» Explore o material:
1/ No texto sobre a vacina Sputnik V, quantas doses da vacina russa os governadores já tinham negociado?
2/ Extraia do texto sobre a vacina Sputnik V o trecho que vai de "Governadores do nordeste até" até "importação do imunizante.".

» Texto fornecido:
*****

A VACINA RUSSA?

Governadores do nordeste até tentam fazer a Sputinik V decolar, mas a ANVISA não colabora...

27/04/2021 - 17:38 hs

Os governadores do Norte e do Nordeste se reuniram hoje (27) com representantes do governo russo para discutir a tentativa de importação da vacina Sputnik V. Ontem, a Agência Nacional de Vigilância Sanitária (Anvisa) negou o pedido de importação do imunizante.

Os administradores estaduais já negociaram 66 milhões de doses da vacina russa. Diante da decisão da Anvisa, a reunião teve como objetivo discutir os problemas apontados pela equipe técnica da Agência, como a falta de comprovações sobre a segurança da vacina e dos processos de fabricação.

Porém,  a ANVISA  barrou a importação diante de falta de documentos básicos do fabricante. O epidemiologista Wanderson Oliveira sugere que OMS concentre dados sobre vacinas com organismos geneticamente modificados

a falta de informações poderia ser sanada mediante obtenção de dados junto aos mais de 60 países que aplicam o imunizante. A ANVISA consultou 62 deles, mas só  obteve resposta parcial da Argentina.

Segundo o coordenador do Fórum de Governadores do Nordeste, o governador do Piauí, Wellington Dias, no encontro com representantes do Instituto Gamaleya (responsável pelo desenvolvimento da vacina) e do Ministério da Saúde russo, as autoridades daquele país reiteraram sua garantia de segurança do imunizante.

 “Os técnicos afirmaram que é uma vacina segura, com baixos efeitos colaterais, é uma vacina eficaz, tem capacidade de imunização, já aplicada em milhões de pessoas em 62 países do mundo”, disse Dias, em vídeo divulgado pela assessoria do consórcio.

 O governador do Piauí acrescentou  que a expectativa dos governadores é que o governo russo possa responder aos pontos levantados pela Anvisa. “Os pontos levantados no relatório da Anvisa dizem o contrário [do que foi afirmado pelo governo russo]. Precisamos saber agora quem está com a verdade”, completou.

Por outra, “A Anvisa tomou uma decisão dura, mas impecável, a agência está correta em exigir estas informações. Estamos lidando com um produto em desenvolvimento e semiacabado, trata-se de um Organismo Geneticamente Modificado Replicante”, lembra o secretário da vigilância sanitária da ANVISA.

*****

(Dados para análise de gráficos)
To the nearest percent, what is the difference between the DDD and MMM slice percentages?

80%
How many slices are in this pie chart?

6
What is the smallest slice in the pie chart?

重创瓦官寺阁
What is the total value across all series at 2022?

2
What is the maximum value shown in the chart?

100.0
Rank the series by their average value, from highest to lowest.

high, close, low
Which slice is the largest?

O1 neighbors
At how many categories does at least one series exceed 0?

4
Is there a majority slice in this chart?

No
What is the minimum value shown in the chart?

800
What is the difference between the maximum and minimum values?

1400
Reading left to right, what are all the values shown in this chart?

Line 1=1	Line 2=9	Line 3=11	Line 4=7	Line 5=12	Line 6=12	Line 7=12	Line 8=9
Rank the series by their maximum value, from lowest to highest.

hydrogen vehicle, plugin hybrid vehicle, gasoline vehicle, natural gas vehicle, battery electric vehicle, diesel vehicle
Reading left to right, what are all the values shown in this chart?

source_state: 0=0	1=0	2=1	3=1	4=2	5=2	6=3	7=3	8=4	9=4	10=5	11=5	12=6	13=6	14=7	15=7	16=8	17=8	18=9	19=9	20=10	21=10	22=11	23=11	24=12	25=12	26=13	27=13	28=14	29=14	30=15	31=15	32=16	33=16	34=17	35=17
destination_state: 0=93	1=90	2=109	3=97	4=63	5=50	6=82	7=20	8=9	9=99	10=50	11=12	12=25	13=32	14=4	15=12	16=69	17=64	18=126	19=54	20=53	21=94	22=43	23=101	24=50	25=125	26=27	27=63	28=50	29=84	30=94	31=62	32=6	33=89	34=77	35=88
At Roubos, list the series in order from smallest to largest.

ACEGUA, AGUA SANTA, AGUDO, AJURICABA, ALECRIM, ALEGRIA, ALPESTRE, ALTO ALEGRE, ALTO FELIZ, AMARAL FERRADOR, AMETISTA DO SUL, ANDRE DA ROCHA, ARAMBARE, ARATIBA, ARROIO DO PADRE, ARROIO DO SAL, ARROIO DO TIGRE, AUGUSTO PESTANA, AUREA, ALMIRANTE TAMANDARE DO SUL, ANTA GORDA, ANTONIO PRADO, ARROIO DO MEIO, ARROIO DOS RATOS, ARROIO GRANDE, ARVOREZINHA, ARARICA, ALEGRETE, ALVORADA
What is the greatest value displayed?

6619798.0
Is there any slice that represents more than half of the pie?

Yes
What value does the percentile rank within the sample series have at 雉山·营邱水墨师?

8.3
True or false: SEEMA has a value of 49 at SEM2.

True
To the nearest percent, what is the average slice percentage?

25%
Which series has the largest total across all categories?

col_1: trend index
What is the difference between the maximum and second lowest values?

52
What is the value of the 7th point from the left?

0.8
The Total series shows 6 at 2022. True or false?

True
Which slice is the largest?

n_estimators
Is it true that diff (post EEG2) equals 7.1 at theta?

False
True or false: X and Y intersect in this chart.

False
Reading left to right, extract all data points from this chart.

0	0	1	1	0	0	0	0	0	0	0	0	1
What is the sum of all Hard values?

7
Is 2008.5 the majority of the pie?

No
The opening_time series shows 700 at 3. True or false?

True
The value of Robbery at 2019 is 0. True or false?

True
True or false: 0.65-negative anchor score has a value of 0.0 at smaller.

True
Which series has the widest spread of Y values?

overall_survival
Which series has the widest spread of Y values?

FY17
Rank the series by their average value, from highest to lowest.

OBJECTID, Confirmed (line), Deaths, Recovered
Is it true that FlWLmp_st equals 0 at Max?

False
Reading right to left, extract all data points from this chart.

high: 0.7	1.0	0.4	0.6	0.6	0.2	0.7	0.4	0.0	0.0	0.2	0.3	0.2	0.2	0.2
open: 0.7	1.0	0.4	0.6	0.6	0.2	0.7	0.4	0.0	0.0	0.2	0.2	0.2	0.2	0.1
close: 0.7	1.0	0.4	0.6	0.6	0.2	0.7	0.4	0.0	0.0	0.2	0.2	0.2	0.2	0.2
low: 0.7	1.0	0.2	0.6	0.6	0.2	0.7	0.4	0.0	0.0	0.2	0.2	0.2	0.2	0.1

*****

» Respostas:
1/ 66 milhões de doses.

2/
Governadores do nordeste até tentam fazer a Sputinik V decolar, mas a ANVISA não colabora...

27/04/2021 - 17:38 hs

Os governadores do Norte e do Nordeste se reuniram hoje (27) com representantes do governo russo para discutir a tentativa de importação da vacina Sputnik V. Ontem, a Agência Nacional de Vigilância Sanitária (Anvisa) negou o pedido de importação do imunizante.